After reading through the tweets that arose from this tweet I start to see why a lot of people are happy with the demise of levels.
I am really upset that levels have gone in the new national curriculum. I used 'identify, describe, explain, use key ideas, link key ideas' in the first 7/8 years of my teaching career, and now I use the APP grid.
However, I am not using the levels to report on the attainment of students but to help them progress. And I am very confident it works (for me).
I see and accept all the possible issues around using levels in reporting and the inconsistency from one teacher/subject/school to the next. However, I still want level descriptors to help me understand the increasing complexity of the work I set students and their explanations of it.

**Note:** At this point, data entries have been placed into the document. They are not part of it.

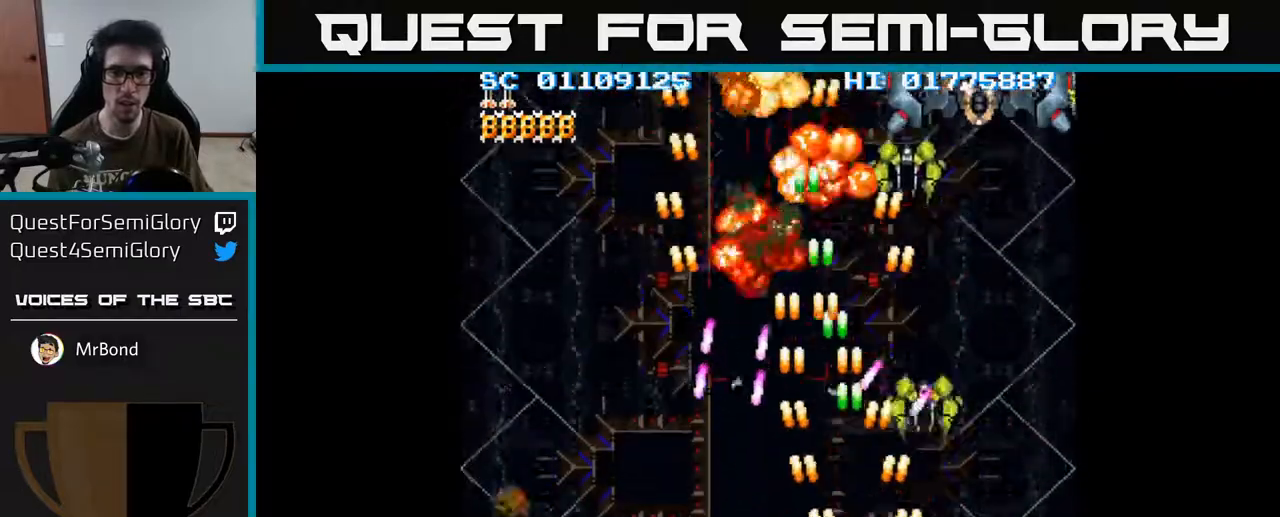
{"buttons": ["A", "DPAD_LEFT"], "left_stick": "center", "right_stick": "center", "events": [[217, "DPAD_RIGHT", "up"], [233, "DPAD_UP", "down"], [433, "DPAD_LEFT", "down"], [467, "DPAD_UP", "up"]]}
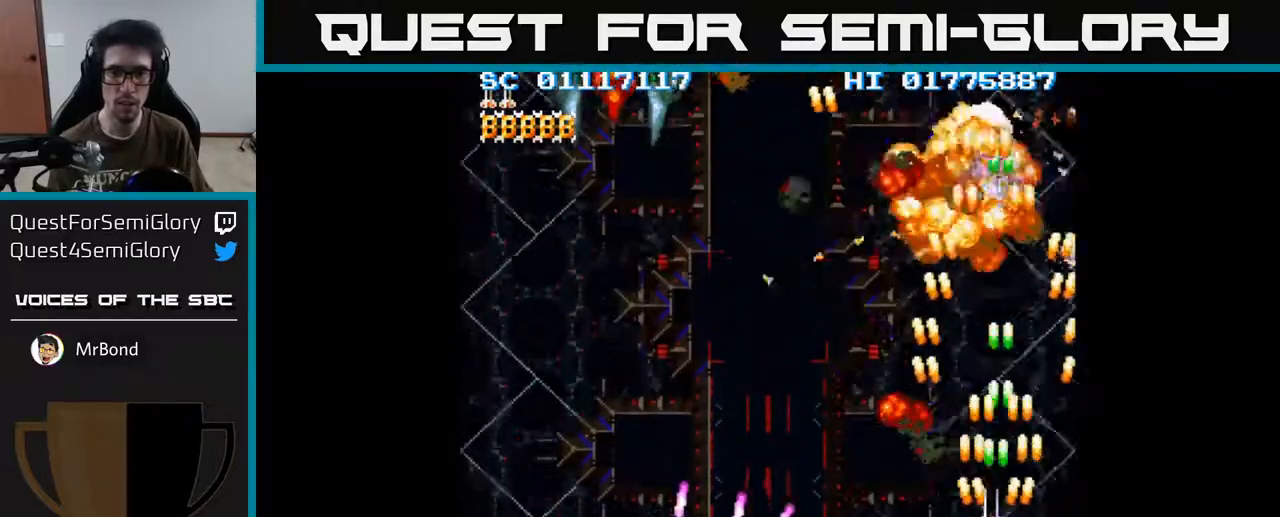
{"buttons": ["A", "DPAD_LEFT"], "left_stick": "center", "right_stick": "center", "events": [[17, "DPAD_DOWN", "down"], [83, "DPAD_LEFT", "up"], [117, "DPAD_RIGHT", "down"], [217, "DPAD_RIGHT", "up"], [267, "DPAD_LEFT", "down"], [367, "DPAD_DOWN", "up"]]}
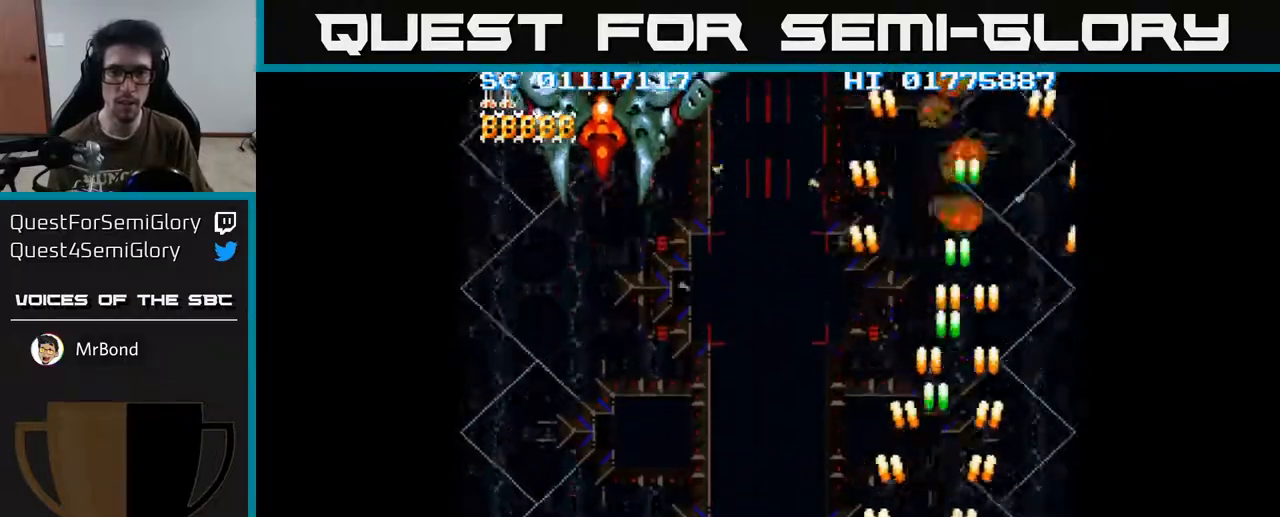
{"buttons": ["A", "DPAD_UP", "DPAD_LEFT"], "left_stick": "center", "right_stick": "center", "events": [[150, "DPAD_UP", "down"]]}
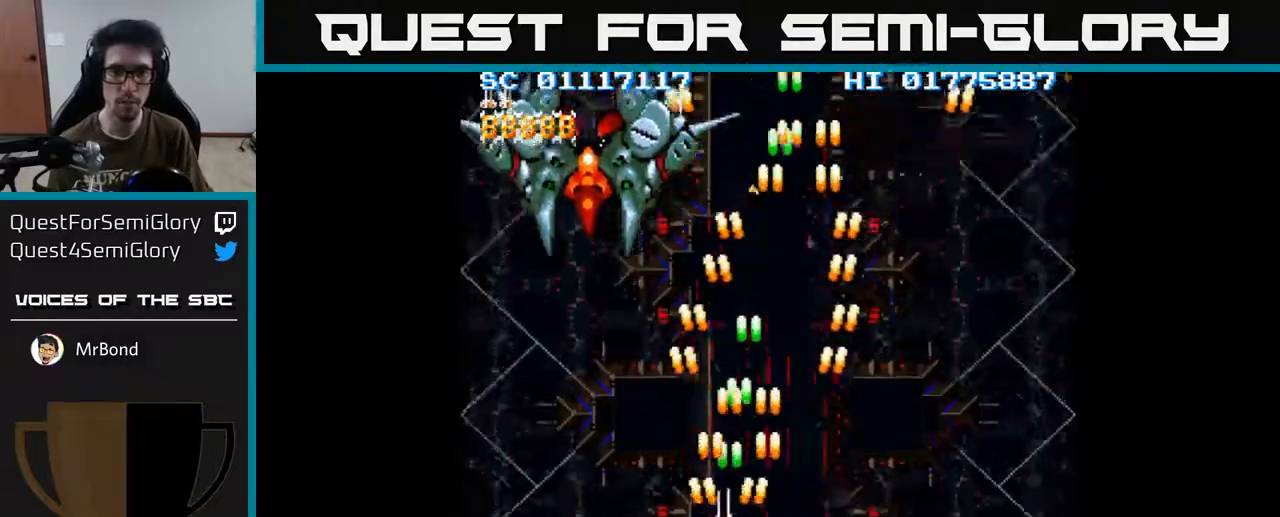
{"buttons": ["A", "DPAD_RIGHT"], "left_stick": "center", "right_stick": "center", "events": [[400, "DPAD_LEFT", "up"], [433, "DPAD_UP", "up"], [450, "DPAD_RIGHT", "down"]]}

I know many readers will say that I can still use the APP grid or 'identify, describe, explain, use key ideas, link key ideas' as nothing us stopping me, others will use SOLO taxonomy etc.
The issue that concerns me is what will everyone else do? Are heads of department expected to understand the progression in challenge of ideas individually in order to separately support their staff in knowing how to improve the work if their students?

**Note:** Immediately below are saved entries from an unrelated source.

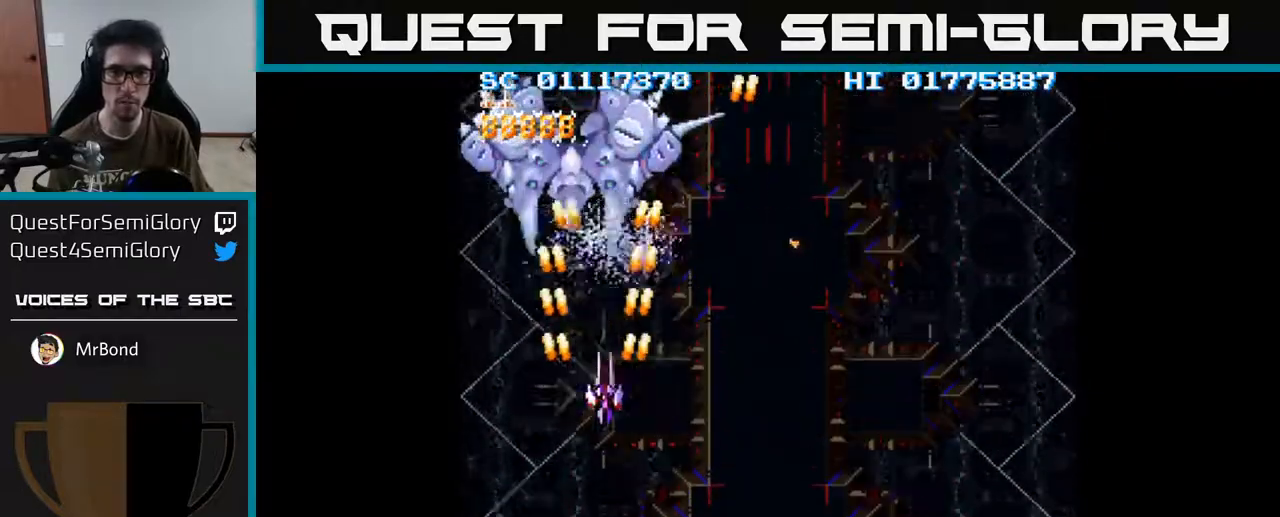
{"buttons": ["A", "DPAD_RIGHT"], "left_stick": "center", "right_stick": "center", "events": []}
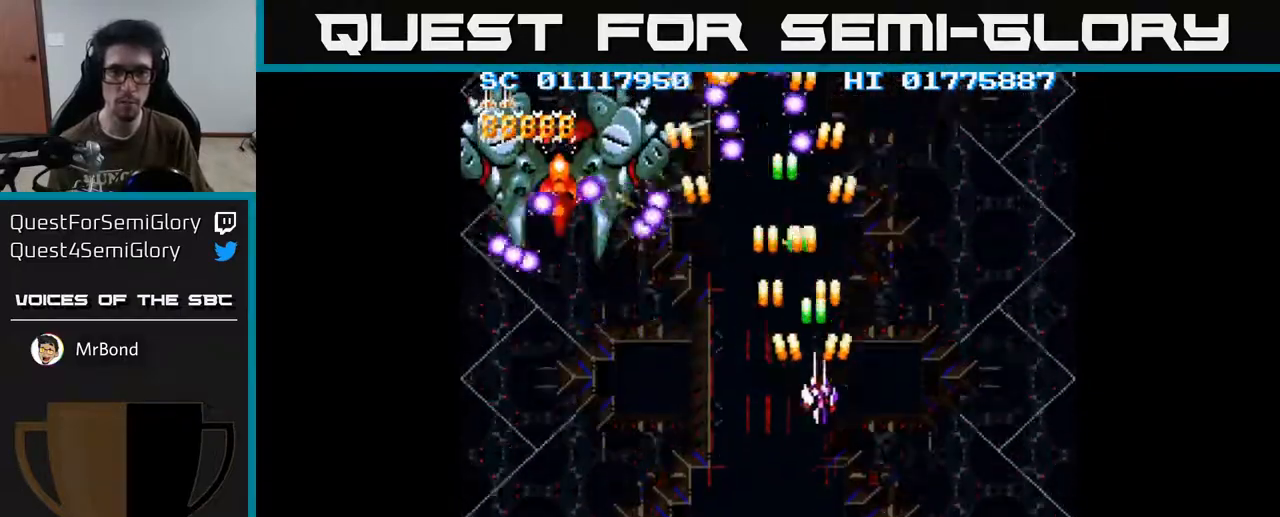
{"buttons": ["A", "DPAD_LEFT"], "left_stick": "center", "right_stick": "center", "events": [[17, "DPAD_DOWN", "down"], [67, "DPAD_RIGHT", "up"], [183, "DPAD_LEFT", "down"], [367, "DPAD_DOWN", "up"]]}
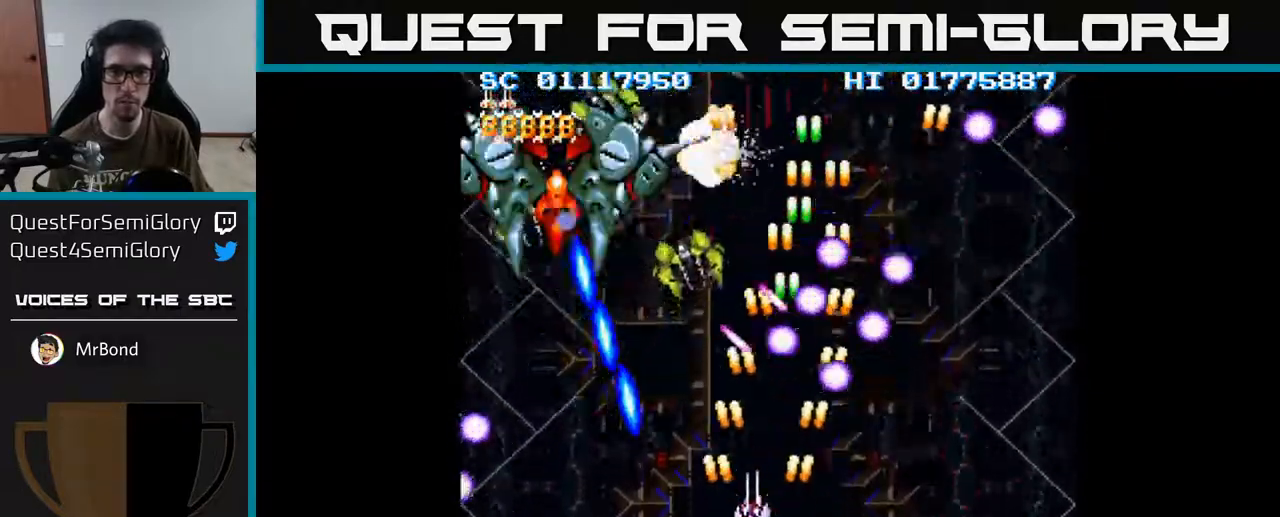
{"buttons": ["A", "DPAD_UP"], "left_stick": "center", "right_stick": "center", "events": [[17, "DPAD_DOWN", "down"], [67, "DPAD_LEFT", "up"], [83, "DPAD_RIGHT", "down"], [133, "DPAD_DOWN", "up"], [217, "DPAD_RIGHT", "up"], [217, "DPAD_UP", "down"], [250, "DPAD_LEFT", "down"], [483, "DPAD_LEFT", "up"]]}
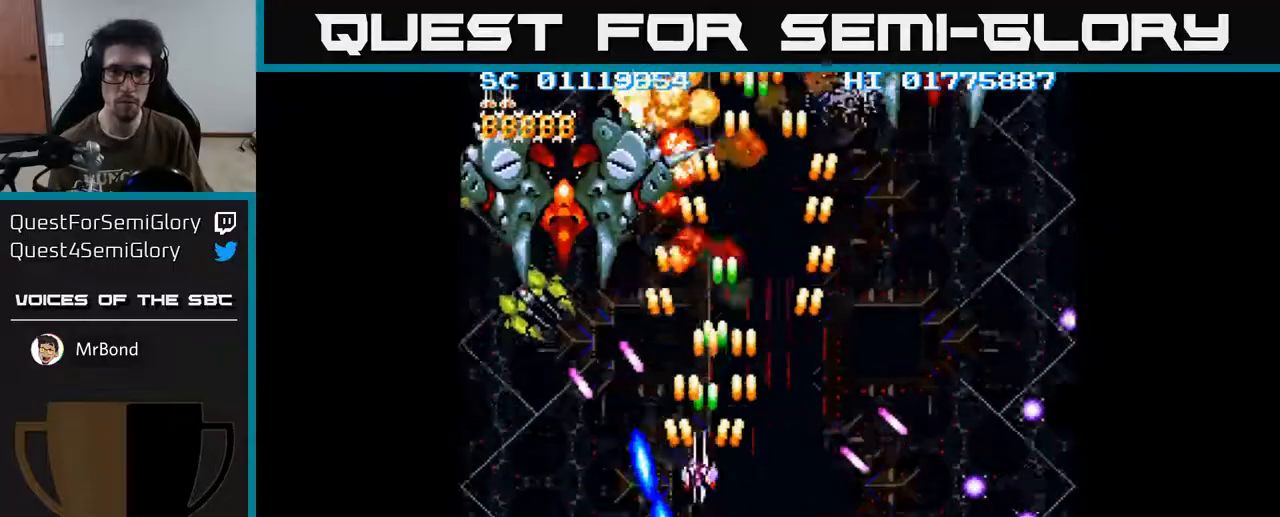
{"buttons": ["A", "DPAD_RIGHT"], "left_stick": "center", "right_stick": "center", "events": [[50, "DPAD_UP", "up"], [67, "DPAD_DOWN", "down"], [117, "DPAD_RIGHT", "down"], [400, "DPAD_DOWN", "up"]]}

Maybe it is intuitive to everyone else, but as a student teacher and NQT it was not to me. It also wasn't to the AST I worked with in 2006, to who 'identify, describe, explain, use key ideas, link key ideas' was something she learned outside our school and brought it back to us. (I was astounded as I knew from my previous LA advisor). It wasn't to those who developed a key stage 3 scheme in my previous school either.
My question is this: without level descriptors how will teachers successfully support the progression of their students? And don't say 'SOLO taxonomy', a) isn't that just levels without the numbers and b) how will everyone know it is there as a tool?